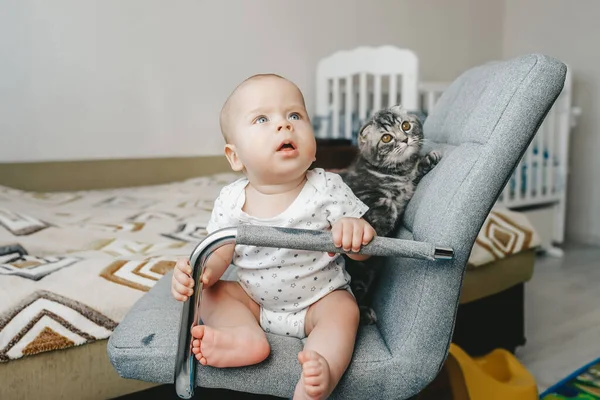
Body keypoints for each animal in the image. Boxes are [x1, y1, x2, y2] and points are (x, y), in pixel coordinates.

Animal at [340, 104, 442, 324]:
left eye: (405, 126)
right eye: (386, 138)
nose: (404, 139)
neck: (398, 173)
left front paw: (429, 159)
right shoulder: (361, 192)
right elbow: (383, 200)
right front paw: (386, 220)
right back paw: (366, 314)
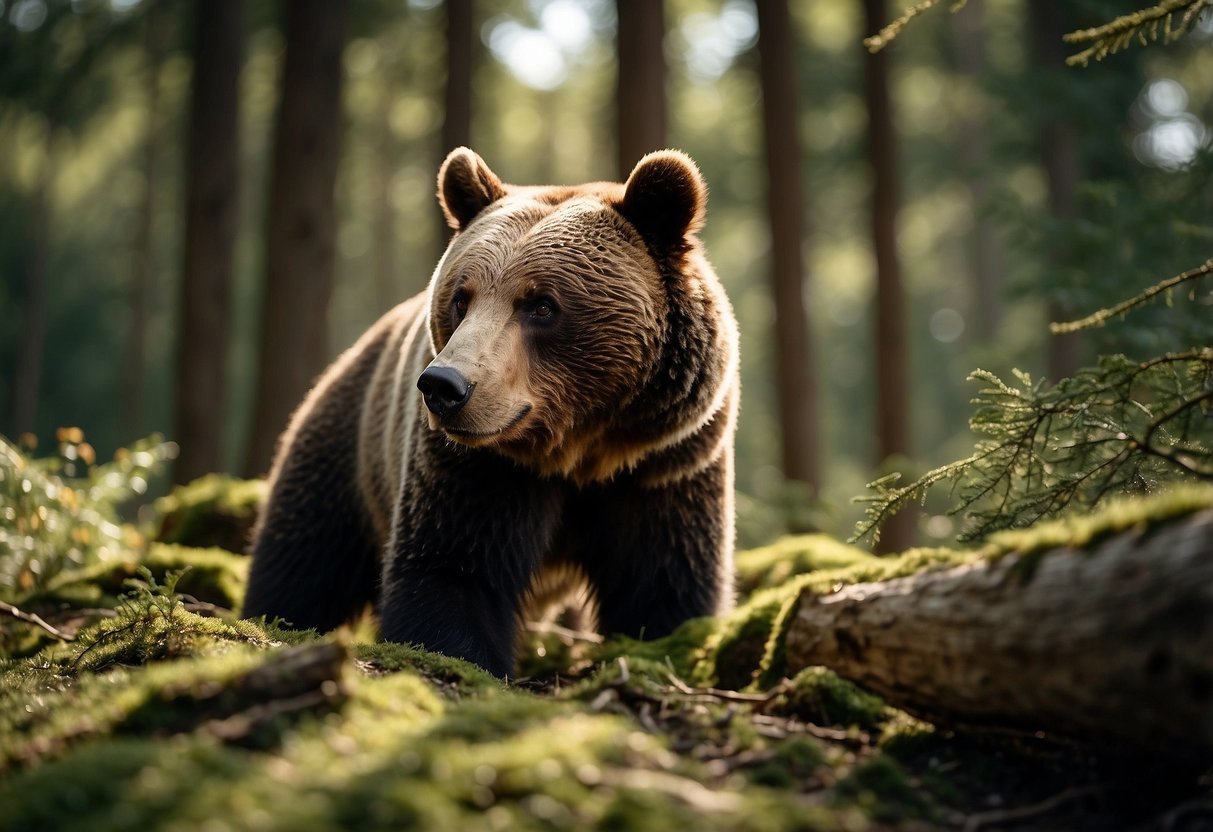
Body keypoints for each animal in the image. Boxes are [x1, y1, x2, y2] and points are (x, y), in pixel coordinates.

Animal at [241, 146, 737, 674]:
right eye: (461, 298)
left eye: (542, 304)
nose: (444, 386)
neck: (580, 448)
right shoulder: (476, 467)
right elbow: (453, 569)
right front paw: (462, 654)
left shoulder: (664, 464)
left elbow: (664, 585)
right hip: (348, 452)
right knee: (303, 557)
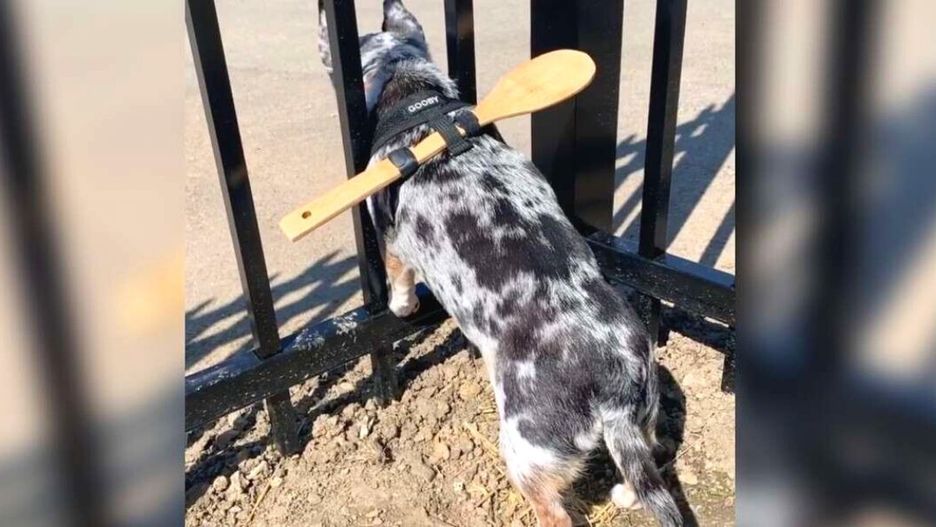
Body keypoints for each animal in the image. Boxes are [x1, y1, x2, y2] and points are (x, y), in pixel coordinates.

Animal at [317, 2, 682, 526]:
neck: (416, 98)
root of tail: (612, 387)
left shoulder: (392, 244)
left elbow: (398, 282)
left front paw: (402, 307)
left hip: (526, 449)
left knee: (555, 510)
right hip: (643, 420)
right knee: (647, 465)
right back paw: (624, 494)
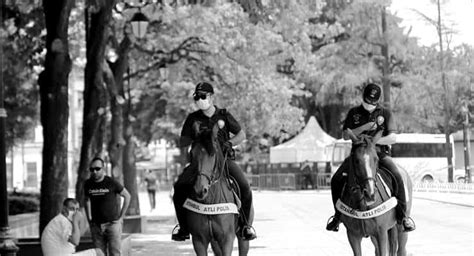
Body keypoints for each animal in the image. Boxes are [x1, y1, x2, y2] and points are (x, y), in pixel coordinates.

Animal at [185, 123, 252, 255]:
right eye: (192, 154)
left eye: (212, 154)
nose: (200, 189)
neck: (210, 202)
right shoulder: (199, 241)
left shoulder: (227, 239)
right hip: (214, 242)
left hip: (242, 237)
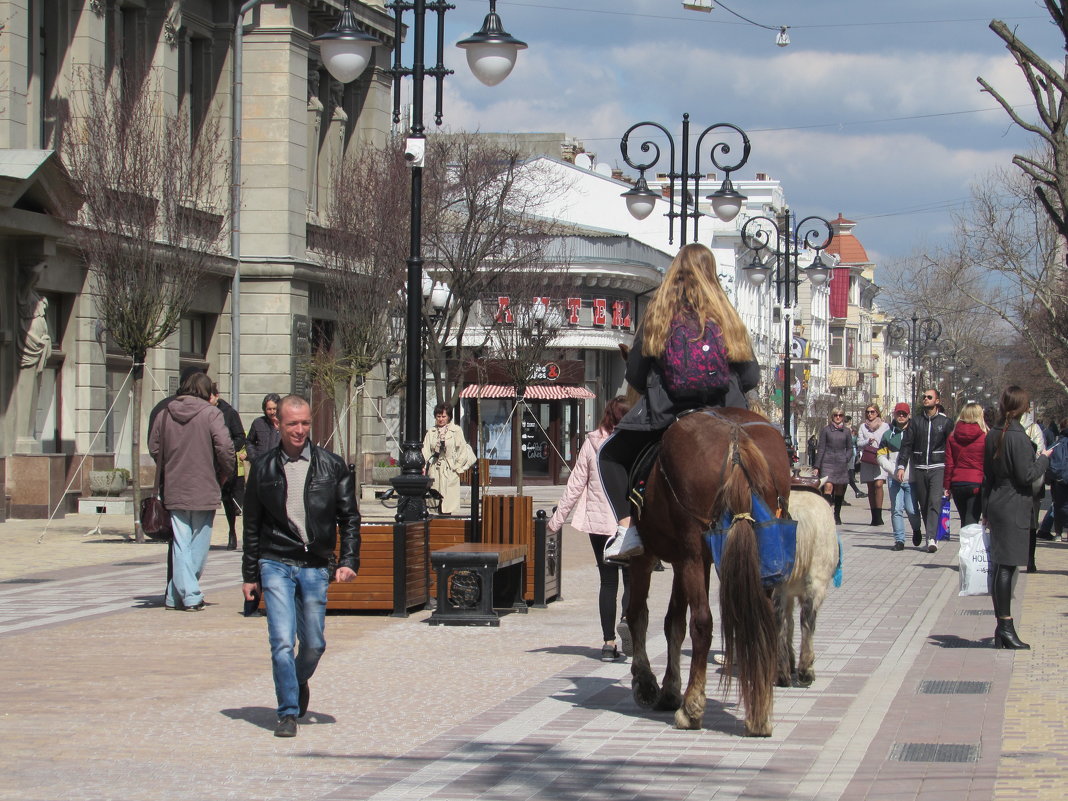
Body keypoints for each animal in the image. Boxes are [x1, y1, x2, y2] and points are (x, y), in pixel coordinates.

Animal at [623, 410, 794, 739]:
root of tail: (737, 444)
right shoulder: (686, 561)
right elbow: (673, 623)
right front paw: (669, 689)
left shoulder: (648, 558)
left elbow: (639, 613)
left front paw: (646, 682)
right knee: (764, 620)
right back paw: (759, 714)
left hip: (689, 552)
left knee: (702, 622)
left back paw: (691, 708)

══════════════════════════════

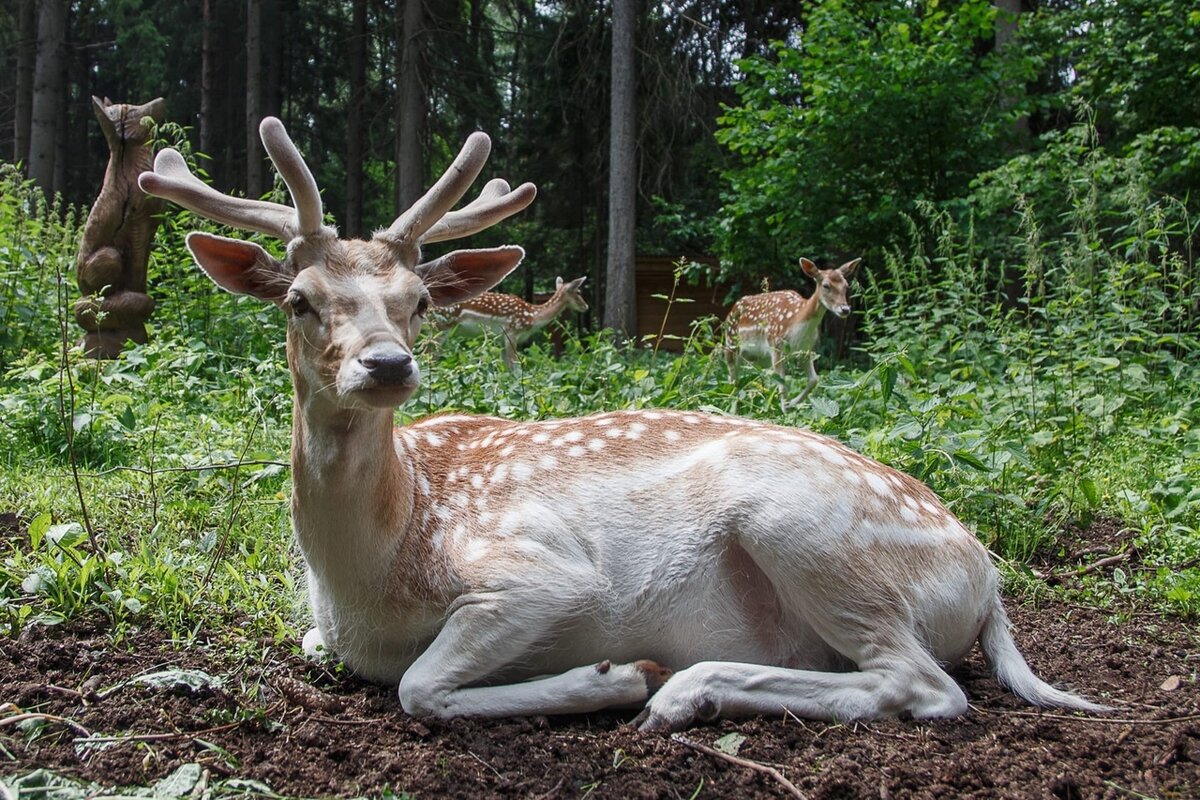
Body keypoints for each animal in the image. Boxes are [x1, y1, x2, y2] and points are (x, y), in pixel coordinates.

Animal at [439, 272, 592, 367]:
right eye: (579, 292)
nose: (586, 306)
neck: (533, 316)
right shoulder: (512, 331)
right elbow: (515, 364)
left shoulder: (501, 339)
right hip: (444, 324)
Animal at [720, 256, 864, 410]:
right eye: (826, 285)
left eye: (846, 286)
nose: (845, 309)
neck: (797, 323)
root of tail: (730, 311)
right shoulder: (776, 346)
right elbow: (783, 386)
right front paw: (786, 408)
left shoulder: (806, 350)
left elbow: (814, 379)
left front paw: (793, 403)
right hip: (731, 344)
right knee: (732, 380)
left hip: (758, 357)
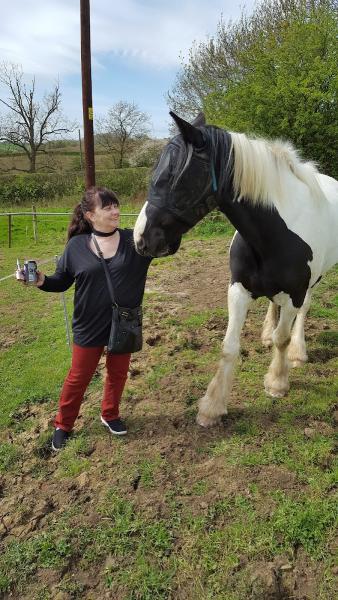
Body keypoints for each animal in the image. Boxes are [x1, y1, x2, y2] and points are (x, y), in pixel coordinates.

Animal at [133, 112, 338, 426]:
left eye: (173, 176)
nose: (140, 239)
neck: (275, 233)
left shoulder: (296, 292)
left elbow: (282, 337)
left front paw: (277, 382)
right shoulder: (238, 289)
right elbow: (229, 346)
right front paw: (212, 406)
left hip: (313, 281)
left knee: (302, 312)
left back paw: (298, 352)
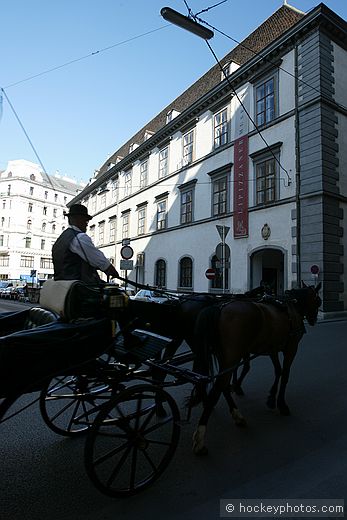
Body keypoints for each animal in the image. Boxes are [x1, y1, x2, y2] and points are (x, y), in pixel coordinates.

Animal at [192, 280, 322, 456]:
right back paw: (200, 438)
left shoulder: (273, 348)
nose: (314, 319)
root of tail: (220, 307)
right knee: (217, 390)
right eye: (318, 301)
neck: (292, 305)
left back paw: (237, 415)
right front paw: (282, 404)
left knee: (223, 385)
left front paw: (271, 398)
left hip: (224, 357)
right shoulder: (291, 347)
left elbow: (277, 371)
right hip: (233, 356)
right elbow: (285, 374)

══════════════════════════════

## Problem
Both end lines included, restate word for word the lines above from the line with "left shoulder: (296, 292)" to the line with "left back paw: (298, 352)", and nothing else.

## Problem solution
left shoulder: (296, 292)
left elbow: (282, 337)
left front paw: (277, 382)
right shoulder: (238, 289)
right elbow: (229, 346)
right front paw: (212, 406)
left hip: (313, 281)
left knee: (302, 312)
left back paw: (298, 352)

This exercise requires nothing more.